March 7, 2011 by MSI

Over the past several years, due primarily to the economic conditions in the U.S., individuals have struggled to maintain or improve their credit scores, which are critical to their ability to make large purchases, especially homes and automobiles. Unemployment, reduced wages and eliminated bonuses, variable mortgages and increasing costs of consumable products have all added additional pressures to individuals and, for many, their credit scores have been impacted as a result.

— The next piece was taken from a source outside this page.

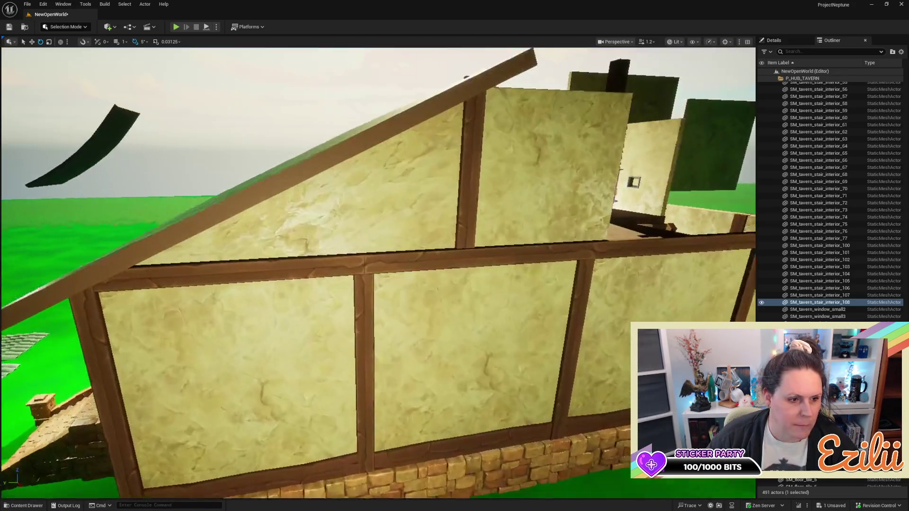
left_click(302, 257)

So, what really is a credit score? It’s a number that represents an individual’s likelihood of repaying his or her debts. Banks and credit card companies use this score to evaluate their risk and, then as a result of that evaluation, they make the determination of whether or not to lend the money and at which interest rate. The most commonly used credit score in the U.S. is the FICOÒ score, which ranges from 300 to 850 and is determined by statistical calculations. While FICO will not release their exact formulas or the specific weights for each category behind their score, the have offered the following general overview:

  • 35 percent of the score comes from the payment history
  • 30 percent is derived from credit utilization
  • 15 percent is impacted by the individual’s length of credit history
  • 10 percent comes from the type of credit used
  • And, 10 percent is determined by the recent searches or credit inquiries

Other occurrences which may have a significant negative impact on credit score are any monies owed, especially recently, because of a lien or court judgment and having one or more consumer finance credit accounts.

According to FICO, the median credit score in the U.S. is 723, with 60 percent of all scores falling between 650 and 799. Of course, a variation in credit score can significantly impact an individual’s ability to purchase a new home in terms of affordability due to the interest rate. An example provided by FICO demonstrates the impact.

For a 30-year fixed mortgage of $300,000 an individual with a credit score of 760 to 850 would potentially receive an interest rate of 4.645 percent, equating to a monthly payment of $1,546, while someone with a credit score of 620 to 639 would comparably receive an interest rate of 6.234 percent and have a monthly mortgage payment of $1,844. That is a difference of $298 per month and, over the life of a 30-year loan, it adds up to an astounding $107,280. And, remember, this is based on a $300,000 mortgage.

Credit scores are critical for consumers and especially potential home buyers, so it’s important that individuals understand where they stand and the specific influencers so that they can continuously work on improving their credit. It’s also important for companies to understand this potential challenge as it relates to their relocating employees.